Records for the task:
[Start of section]
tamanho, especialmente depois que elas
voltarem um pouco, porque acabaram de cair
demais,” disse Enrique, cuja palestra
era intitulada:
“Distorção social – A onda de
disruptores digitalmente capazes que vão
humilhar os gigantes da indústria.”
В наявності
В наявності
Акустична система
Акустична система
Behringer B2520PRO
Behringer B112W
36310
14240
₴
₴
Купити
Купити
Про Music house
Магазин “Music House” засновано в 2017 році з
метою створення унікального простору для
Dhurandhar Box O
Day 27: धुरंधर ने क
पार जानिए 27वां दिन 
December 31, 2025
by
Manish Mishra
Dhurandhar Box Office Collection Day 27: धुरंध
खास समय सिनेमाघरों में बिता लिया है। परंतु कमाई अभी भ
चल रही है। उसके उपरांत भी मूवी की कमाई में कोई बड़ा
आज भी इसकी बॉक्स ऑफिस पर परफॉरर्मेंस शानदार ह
[End of section]
[Start of section]
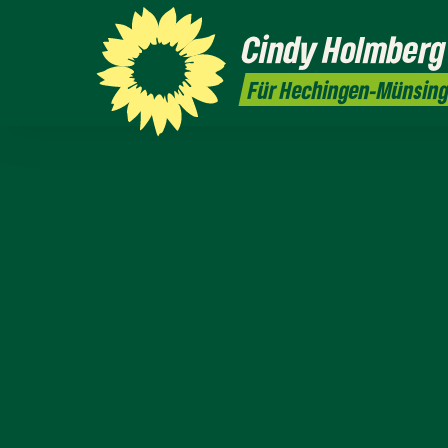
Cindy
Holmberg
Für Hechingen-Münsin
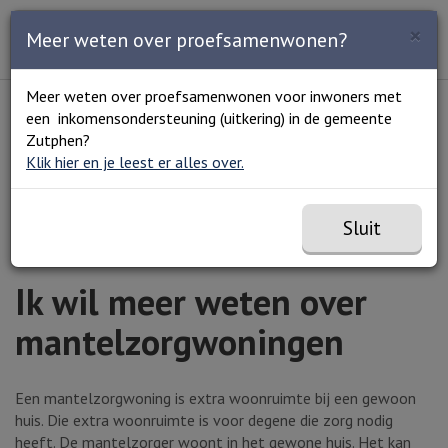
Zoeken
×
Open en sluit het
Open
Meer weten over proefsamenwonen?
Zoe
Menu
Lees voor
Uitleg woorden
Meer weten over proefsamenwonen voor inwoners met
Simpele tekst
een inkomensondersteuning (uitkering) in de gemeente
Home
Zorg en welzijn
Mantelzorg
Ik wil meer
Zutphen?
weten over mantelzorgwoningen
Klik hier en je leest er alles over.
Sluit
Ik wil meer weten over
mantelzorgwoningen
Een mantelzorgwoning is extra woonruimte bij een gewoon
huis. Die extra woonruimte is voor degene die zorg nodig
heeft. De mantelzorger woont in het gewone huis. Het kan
[End of section]
Required work: In the listing, find every line with the word "proefsamenwonen" and return it.

Completed task:
Meer weten over proefsamenwonen?
Meer weten over proefsamenwonen voor inwoners met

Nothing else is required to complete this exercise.